Thank you Josh and Carlos. I must confess you that I was tempted to "translate" this name to Portuguese, as the translation is to this language, as Mamud, but I was afraid I was doing something very wrong and I couldn't found in the internet in Portugal a Mamud. So it wil stay as Mamdooh.
Regards


----------



## Arrius

Mamdooh is a common form of the name among West African Moslems.


----------



## moura

Thank you also, Arrius.


----------



## elroy

I would not consider ممدوح and محمود synonyms.

The former means "praised" as in "flattered" or "complimented" whereas the latter means "praised" as in "worshiped" or "glorified."

.مَدَحْتُ (وليس "حَمَدْتُ") سعاد على إتقانها البارع في التمثيلية
.أحْمَدُ (وليس "أمْدَحُ") الله وأسبحه


----------



## Josh_

The discussion of what constitutes a synonym has been hashed out before so no need to review it here.  Anyway, all the dictionaries I check give them meaning pretty much the same thing.  The Hans Wehr, for example, used the exact same English terms (to praise, commend, laud, extol) for both terms.  E.W. Lane's dictionary, which gives thorough analysis to each root therein, says of the verb, as well as the usual definitions,l "حمد also implies admiration: and it implies the magnifying, or honoring of the object thereof; and lowliness, humility, or submissiveness, in the person who offers it, as in the saying of the afflicted, الحمد الله ; since in this case there is no worldly blessing, favor, or benefit."

Lane also said, concerning the idea that حمد is a transposition of مدح ,"but it is of less common application than the latter verb."  I take that to mean that مدح is used commonly (mundanely) moreso than حمد .

Anyway, it seems to me that they have pretty much the same denotative meaning, but their connotative meanings are different.  حمد is used more in conjunction with God, and  مدح is, as far as I know, never used to talk about God, and has more mundane applications.   This, I already knew before posting.

Even if one denies that they can be synonyms one can't deny the fact that both roots are composed of the same letters in different positions.  I at least think this is an interesting fact.  I have noticed this a few verbs that exhibit a trait like this -- same root letters, different position.  The only one I can think of off hand is حفر and the Egyptian Arabic فحر which both mean to dig, among other things.

Anyway to understand the word better could/would حمد ever be used in a human sense? For example:

حمدته على شجاعته
حمد أولاده على نجاحهم في المدرسة


----------



## cherine

Josh Adkins said:


> Even if one denies that they can be synonyms one can't deny the fact that both roots are composed of the same letters in different positions. I at least think this is an interesting fact. I have noticed this a few verbs that exhibit a trait like this -- same root letters, different position. The only one I can think of off hand is حفر and the Egyptian Arabic فحر which both mean to dig, among other things.
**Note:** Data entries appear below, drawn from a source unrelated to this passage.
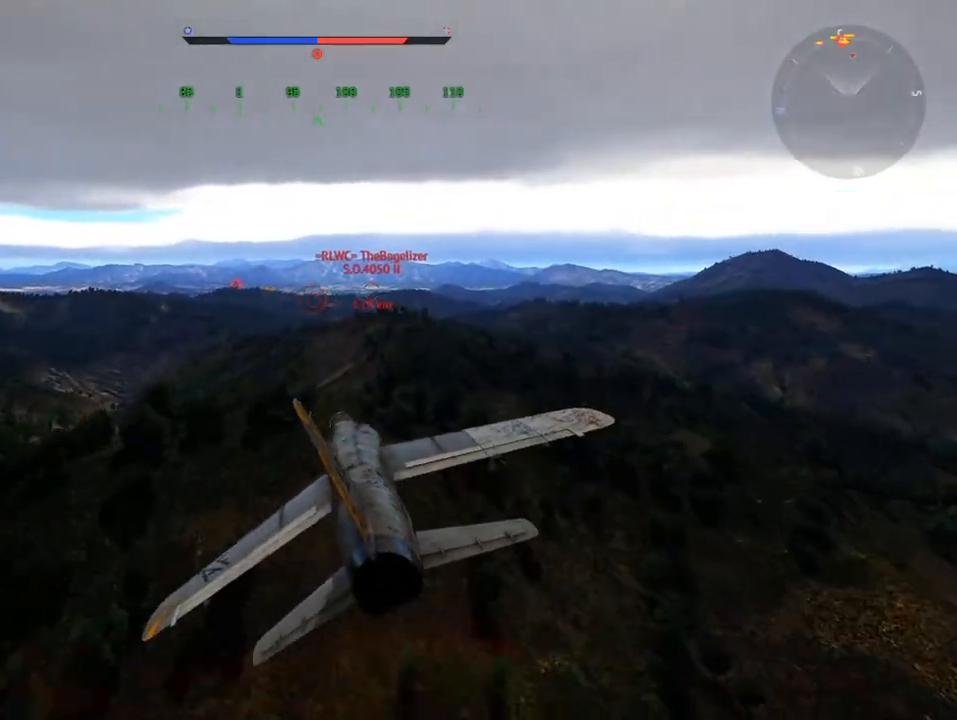
{"keys": [], "mouse": [], "mouse_move": "still", "events": []}
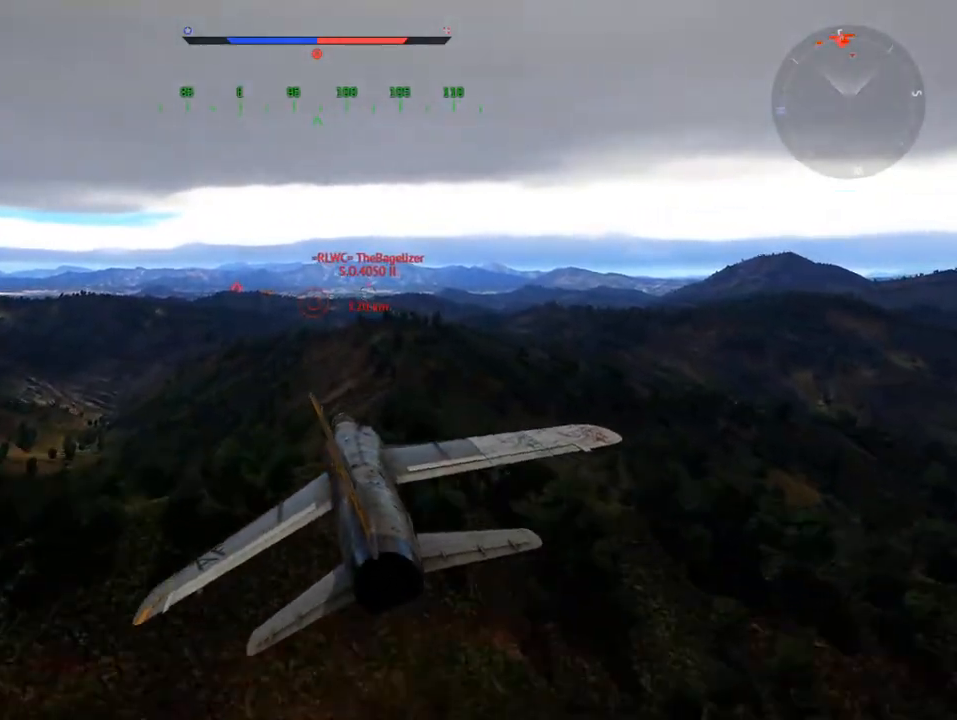
{"keys": [], "mouse": [], "mouse_move": "still", "events": [[33, "w", "down"], [267, "w", "up"]]}
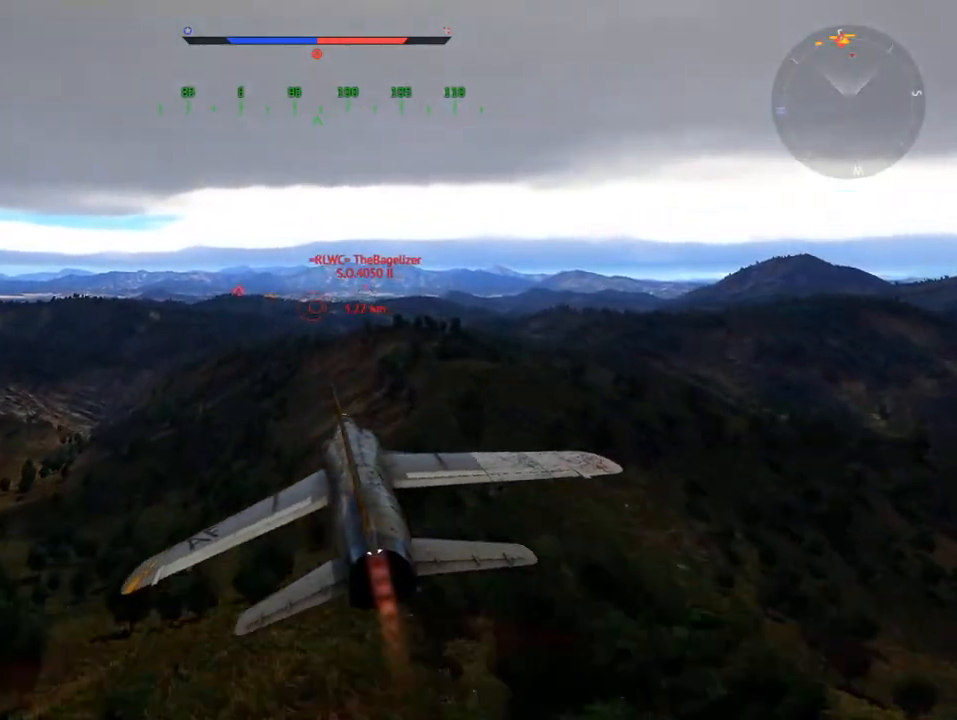
{"keys": [], "mouse": [], "mouse_move": "still", "events": [[100, "s", "down"], [234, "s", "up"]]}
Many verbs have the same letters in different positions, thus having different meanings (كتب-بكت، شنق-نقش، رفع-عرف) and as you see, they're completly different.
As for حفر - فحر , I'd like to note that not all Egyptians say فحر , specially not people with education. This is another linguistic feature ("displacing" letters). Like زنجبيل - جنزبيل، فانلة-فالنة ...
But that's a topic for another thread. 


> Anyway to understand the word better could/would حمد ever be used in a human sense? For example:
> حمدته على شجاعته
> حمد أولاده على نجاحهم في المدرسة


I think we use 7amada for God more than for people. With people we use shakar, or athna 3ala :
شكرته على شجاعته
أثنيت على شجاعته
شكر أولاده على نجاحهم
أثنى على نجاح أولاده

Back to حمد and مدح ; I'd say that 7amada means praise in the meaning of thanking, and mada7a means praise in the meaning of commend, say the good things about something or someone.
In poetry, we have قصائد المدح أو المديح but we I don't remember hearing or reading قصائد الحمد .


----------



## Josh_

cherine said:


> Many verbs have the same letters in different positions, thus having different meanings (كتب-بكت، شنق-نقش، رفع-عرف) and as you see, they're completly different.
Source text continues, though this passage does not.